* _Sunulan Metin_

........

Emsal Mahkeme Kararı Trabzon Bölge Adliye Mahkemesi 4. Hukuk Dairesi 2021/430 E. 2021/656 K. 19.04.2021 T.

Görüntülediğiniz mahkeme kararı kesinleşmiş bir karardır.

T.C. TRABZON BÖLGE ADLİYE MAHKEMESİ 4. HUKUK DAİRESİ BAM TRABZON 4. HUKUK DAİRESİ
T.C.
TRABZON BÖLGE ADLİYE MAHKEMESİ
4. HUKUK DAİRESİ

DOSYA NO : 2021/430
KARAR NO : 2021/656

T Ü R K M İ L L E T İ A D I N A
B Ö L G E A D L İ Y E M A H K E M E S İ K A R A R I

BAŞKAN : … (…)
ÜYE : … (…)
ÜYE : … (…)
KATİP : … (…)

İNCELENEN KARARIN
MAHKEMESİ : TRABZON ASLİYE TİCARET MAHKEMESİ
TARİHİ : 01/12/2020
NUMARASI : 2019/203 Esas 2020/434 Karar

DAVACI : …
VEKİLLERİ : Av. …
DAVALI : 1 -… -…
VEKİLİ : Av. …-
DAVALI : 2 -… -…

DAVANIN KONUSU : İtirazın İptali
KARAR TARİHİ : 19/04/2021
KARAR YAZIM TARİHİ : 19/04/2021

Taraflar arasında görülen davanın yapılan yargılaması sonucunda verilen karara karşı davalı vekilince istinaf kanun yoluna başvurulması üzerine HMK’nun 353. maddesi uyarınca dosya incelendi.

........

* _Verilen Veriler_
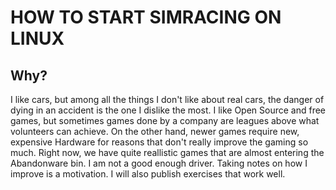 # HOW TO START SIMRACING ON LINUX

## Why?
I like cars, but among all the things I don't like about real cars, the danger of dying in an accident is the one I dislike the most.
I like Open Source and free games, but sometimes games done by a company are leagues above what volunteers can achieve. On the other hand, newer games require new, expensive Hardware for reasons that don't really improve the gaming so much. Right now, we have quite reallistic games that are almost entering the Abandonware bin.
I am not a good enough driver. Taking notes on how I improve is a motivation. I will also publish exercises that work well.
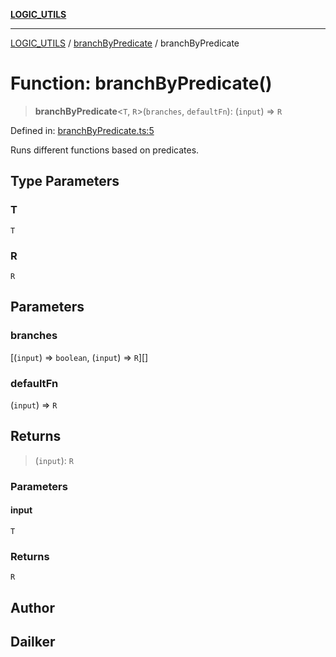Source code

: [**LOGIC_UTILS**](../../README.md)

***

[LOGIC_UTILS](../../README.md) / [branchByPredicate](../README.md) / branchByPredicate

# Function: branchByPredicate()

> **branchByPredicate**\<`T`, `R`\>(`branches`, `defaultFn`): (`input`) => `R`

Defined in: [branchByPredicate.ts:5](https://github.com/dailker/everyutil/blob/b267f20aec6acc544994839192032069b76d5a4b/src/logic/branchByPredicate.ts#L5)

Runs different functions based on predicates.

## Type Parameters

### T

`T`

### R

`R`

## Parameters

### branches

\[(`input`) => `boolean`, (`input`) => `R`\][]

### defaultFn

(`input`) => `R`

## Returns

> (`input`): `R`

### Parameters

#### input

`T`

### Returns

`R`

## Author

## Dailker
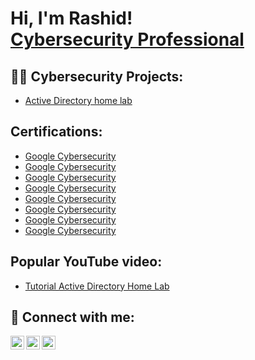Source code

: <h1>Hi, I'm Rashid! <br/><a href="https://github.com/joshmadakor1"></a> <a href="https://www.linkedin.com/in/joshmadakor/">Cybersecurity Professional</a>

<h2>👨‍💻 Cybersecurity Projects:</h2>


  - [Active Directory home lab](https://github.com/Rashidkweku/ActiveDirectoryLab/blob/main/README.md)


<h2>Certifications:</h2>


- [Google Cybersecurity](https://coursera.org/share/f3c1d6ffe954423a7b5b51f462dad9e8)
- [Google Cybersecurity](https://coursera.org/share/ae907c924328493addebf3a510c6893c)
- [Google Cybersecurity](https://coursera.org/share/5450f907d617f4b26395f563f85ac1fd)
- [Google Cybersecurity](https://coursera.org/share/ae907c924328493addebf3a510c6893c)
- [Google Cybersecurity](https://coursera.org/share/ae907c924328493addebf3a510c6893c)
- [Google Cybersecurity](https://coursera.org/share/ae907c924328493addebf3a510c6893c)
- [Google Cybersecurity](https://coursera.org/share/ae907c924328493addebf3a510c6893c)
- [Google Cybersecurity](https://coursera.org/share/ae907c924328493addebf3a510c6893c)

<h2>Popular YouTube video:</h2>


- [Tutorial Active Directory Home Lab](https://www.youtube.com/watch?v=a83ASGn_V_s)


<h2> 🤳 Connect with me:</h2>

[<img align="left" alt="JoshMadakor | YouTube" width="22px" src="https://cdn.jsdelivr.net/npm/simple-icons@v3/icons/youtube.svg" />][youtube]
[<img align="left" alt="JoshMadakor | LinkedIn" width="22px" src="https://cdn.jsdelivr.net/npm/simple-icons@v3/icons/linkedin.svg" />][linkedin]
[<img align="left" alt="JoshMadakor | Instagram" width="22px" src="https://cdn.jsdelivr.net/npm/simple-icons@v3/icons/instagram.svg" />][instagram]

[youtube]: https://www.youtube.com/@IDKofficialpage
[instagram]: https://www.instagram.com/rashidkwekuaidoo/
[linkedin]: https://www.linkedin.com/in/rashid-alhassan-20ab52220/

<!--
**joshmadakor1/joshmadakor1** is a ✨ _special_ ✨ repository because its `README.md` (this file) appears on your GitHub profile.

Here are some ideas to get you started:

- 🔭 I’m currently working on ...
- 🌱 I’m currently learning ...
- 👯 I’m looking to collaborate on ...
- 🤔 I’m looking for help with ...
- 💬 Ask me about ...
- 📫 How to reach me: ...
- 😄 Pronouns: ...
- ⚡ Fun fact: ...
-->
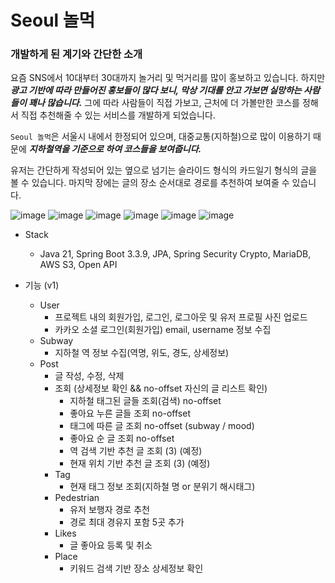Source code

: # Seoul 놀먹

### 개발하게 된 계기와 간단한 소개
요즘 SNS에서 10대부터 30대까지 놀거리 및 먹거리를 많이 홍보하고 있습니다. 하지만 ***광고 기반에 따라 만들어진 홍보들이 많다 보니, 막상 기대를 안고 가보면 실망하는 사람들이 꽤나 많습니다.*** 그에 따라 사람들이 직접 가보고, 근처에 더 가볼만한 코스를 정해서 직접 추천해줄 수 있는 서비스를 개발하게 되었습니다.

`Seoul 놀먹`은 서울시 내에서 한정되어 있으며, 대중교통(지하철)으로 많이 이용하기 때문에 ***지하철역을 기준으로 하여 코스들을 보여줍니다.***

유저는 간단하게 작성되어 있는 옆으로 넘기는 슬라이드 형식의 카드일기 형식의 글을 볼 수 있습니다. 마지막 장에는 글의 장소 순서대로 경로를 추천하여 보여줄 수 있습니다.


![image](https://github.com/user-attachments/assets/086b8ddf-dad4-43b8-97e1-31db3385c387) <!-- 로그인 화면   -->
![image](https://github.com/user-attachments/assets/b2afda80-e524-45da-98a2-f7dd9ec60d8f) <!-- 글 상세 보기 화면 -->
![image](https://github.com/user-attachments/assets/17849ad2-ee12-47de-bbf8-d89ebe297964) <!-- 지하철역 검색 -->
![image](https://github.com/user-attachments/assets/1aeaa11e-667f-4935-91be-af39769c055a) <!-- 검색 & 위치기반 추천 -->
![image](https://github.com/user-attachments/assets/21101888-7e89-4d3b-950e-b1febfe1facc) <!-- 내 정보 -->
![image](https://github.com/user-attachments/assets/e088ec9a-f272-4b89-bfdf-fed92bbb7917) <!-- 아키텍쳐 v1  -->

- Stack
  - Java 21, Spring Boot 3.3.9, JPA, Spring Security Crypto, MariaDB, AWS S3, Open API

- 기능 (v1)
  - User
    - 프로젝트 내의 회원가입, 로그인, 로그아웃 및 유저 프로필 사진 업로드
    - 카카오 소셜 로그인(회원가입) email, username 정보 수집
  - Subway
    - 지하철 역 정보 수집(역명, 위도, 경도, 상세정보)
  - Post
    - 글 작성, 수정, 삭제
    - 조회 (상세정보 확인 && no-offset 자신의 글 리스트 확인)
      - 지하철 태그된 글들 조회(검색) no-offset
      - 좋아요 누른 글들 조회 no-offset
      - 태그에 따른 글 조회 no-offset (subway / mood)
      - 좋아요 순 글 조회 no-offset
      - 역 검색 기반 추천 글 조회 (3) (예정)
      - 현재 위치 기반 추천 글 조회 (3) (예정)
    - Tag
      - 현재 태그 정보 조회(지하철 명 or 분위기 해시태그)
    - Pedestrian
      - 유저 보행자 경로 추천
      - 경로 최대 경유지 포함 5곳 추가
    - Likes
      - 글 좋아요 등록 및 취소
    - Place
      - 키워드 검색 기반 장소 상세정보 확인
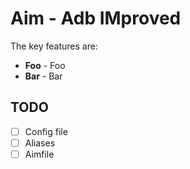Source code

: # Aim - Adb IMproved

The key features are:

- **Foo** - Foo
- **Bar** - Bar

## TODO

- [ ] Config file
- [ ] Aliases
- [ ] Aimfile
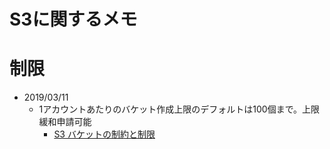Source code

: # S3に関するメモ

# 制限

- 2019/03/11
  - 1アカウントあたりのバケット作成上限のデフォルトは100個まで。上限緩和申請可能
    - [S3 バケットの制約と制限](https://docs.aws.amazon.com/ja_jp/AmazonS3/latest/dev/BucketRestrictions.html)
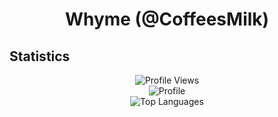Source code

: <div align="center">

# Whyme (@CoffeesMilk)
</div>

## Statistics
<div align="center">
    <img src="https://komarev.com/ghpvc/?username=CoffeesMilk&color=blue" alt="Profile Views"/>
</div>
<div align="center">
    <img src="https://github-readme-stats-iota-seven.vercel.app/api?username=CoffeesMilk&show_icons=true&theme=transparent&include_all_commits=true" alt="Profile"/>
</div>
<div align="center">
    <img src="https://github-readme-stats-iota-seven.vercel.app/api/top-langs/?username=CoffeesMilk&custom_title=CoffeesMilk%20Most%20Used%20Language&layout=compact&langs_count=20&theme=dark#gh-dark-mode-only" alt="Top Languages"/>
</div>
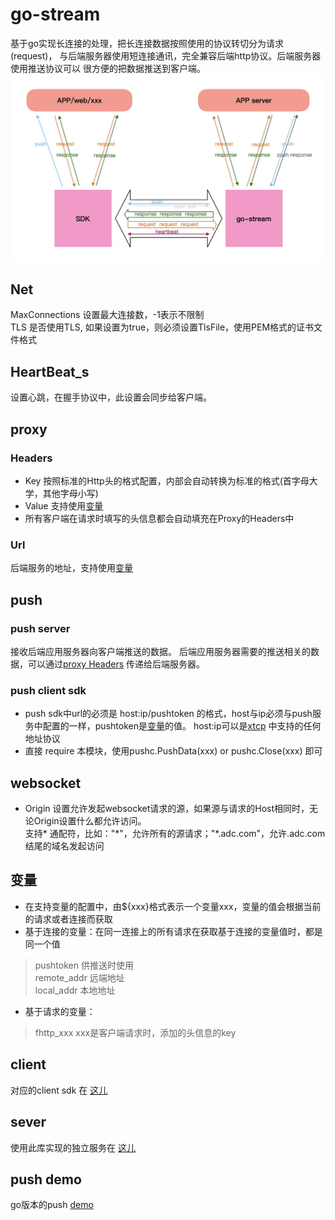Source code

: # go-stream
基于go实现长连接的处理，把长连接数据按照使用的协议转切分为请求(request)，
与后端服务器使用短连接通讯，完全兼容后端http协议。后端服务器使用推送协议可以
很方便的把数据推送到客户端。   
![逻辑图](logic.jpg)  
  
   
## Net  
MaxConnections 设置最大连接数，-1表示不限制  
TLS 是否使用TLS, 如果设置为true，则必须设置TlsFile，使用PEM格式的证书文件格式  
  
## HeartBeat_s 
设置心跳，在握手协议中，此设置会同步给客户端。

## proxy   
### <a name="proxyHeaders"></a>Headers   
* Key 按照标准的Http头的格式配置，内部会自动转换为标准的格式(首字母大学，其他字母小写)  
* Value 支持使用[变量](#var)
* 所有客户端在请求时填写的头信息都会自动填充在Proxy的Headers中
### Url
后端服务的地址，支持使用[变量](#var)

## push
### push server
接收后端应用服务器向客户端推送的数据。
后端应用服务器需要的推送相关的数据，可以通过[proxy Headers](#proxyHeaders) 
传递给后端服务器。
### push client sdk
* push sdk中url的必须是 host:ip/pushtoken 的格式，host与ip必须与push服务中配置的一样，pushtoken是[变量](#var)的值。
  host:ip可以是[xtcp](https://github.com/xpwu/go-xnet) 中支持的任何地址协议
* 直接 require 本模块，使用pushc.PushData(xxx) or pushc.Close(xxx) 即可

## websocket
* Origin 设置允许发起websocket请求的源，如果源与请求的Host相同时，无论Origin设置什么都允许访问。  
支持* 通配符，比如："*"，允许所有的源请求；"\*.adc.com"，允许.adc.com结尾的域名发起访问


## <a name="var"></a>变量
* 在支持变量的配置中，由${xxx}格式表示一个变量xxx，变量的值会根据当前的请求或者连接而获取
* 基于连接的变量：在同一连接上的所有请求在获取基于连接的变量值时，都是同一个值  
> pushtoken 供推送时使用  
 remote_addr 远端地址  
 local_addr 本地地址
* 基于请求的变量：  
> fhttp_xxx xxx是客户端请求时，添加的头信息的key


## client
对应的client sdk 在 [这儿](https://github.com/xpwu/streamclient) 

## sever
使用此库实现的独立服务在 [这儿](https://github.com/xpwu/streamserver)

## push demo
go版本的push [demo](https://github.com/xpwu/go-pushdemo) 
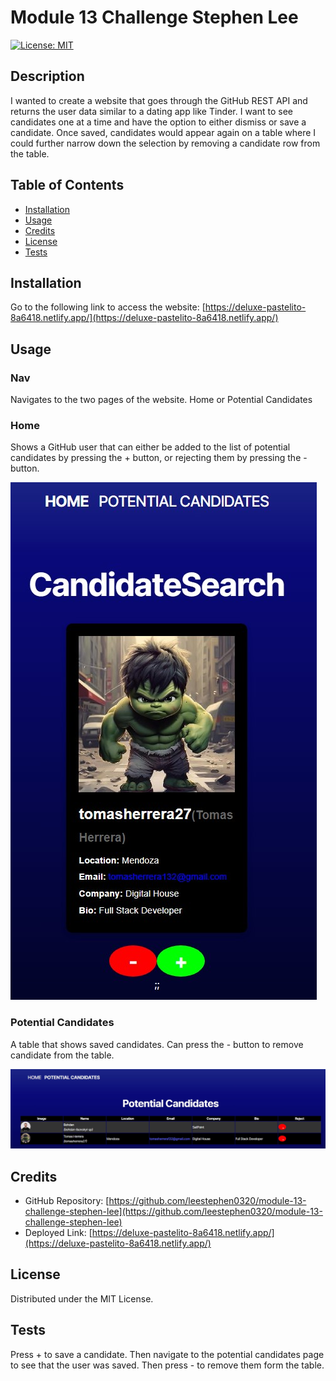 # Module 13 Challenge Stephen Lee
[![License: MIT](https://img.shields.io/badge/License-MIT-blue.svg)](https://opensource.org/licenses/MIT)

## Description
I wanted to create a website that goes through the GitHub REST API and returns the user data similar to a dating app like Tinder. I want to see candidates one at a time and have the option to either dismiss or save a candidate. Once saved, candidates would appear again on a table where I could further narrow down the selection by removing a candidate row from the table.

## Table of Contents
- [Installation](#installation)
- [Usage](#usage)
- [Credits](#credits)
- [License](#license)
- [Tests](#tests)

## Installation
Go to the following link to access the website: [https://deluxe-pastelito-8a6418.netlify.app/](https://deluxe-pastelito-8a6418.netlify.app/)

## Usage
### Nav
Navigates to the two pages of the website. Home or Potential Candidates

### Home
Shows a GitHub user that can either be added to the list of potential candidates by pressing the + button, or rejecting them by pressing the - button.

![home](assets\home-candidate-card.jpg)

### Potential Candidates
A table that shows saved candidates. Can press the - button to remove candidate from the table.

![table](assets\candidate-table.jpg)

## Credits
- GitHub Repository: [https://github.com/leestephen0320/module-13-challenge-stephen-lee](https://github.com/leestephen0320/module-13-challenge-stephen-lee)
- Deployed Link: [https://deluxe-pastelito-8a6418.netlify.app/](https://deluxe-pastelito-8a6418.netlify.app/)

## License
Distributed under the MIT License.

## Tests
Press + to save a candidate. Then navigate to the potential candidates page to see that the user was saved. Then press - to remove them form the table.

........

* _Görev_
Mahkeme kararının "Emsal Mahkeme Kararı" sözcüklerinin geçtiği yerden başlayıp "kesinleşmiş bir karardır." sözcüklerinden sonra sona eren bölümünü harfi harfine alıntılayınız. Yalnızca mahkeme kararındaki bilgilerden yararlanınız.

* _Sonuç_
Emsal Mahkeme Kararı Trabzon Bölge Adliye Mahkemesi 4. Hukuk Dairesi 2021/430 E. 2021/656 K. 19.04.2021 T.

Görüntülediğiniz mahkeme kararı kesinleşmiş bir karardır.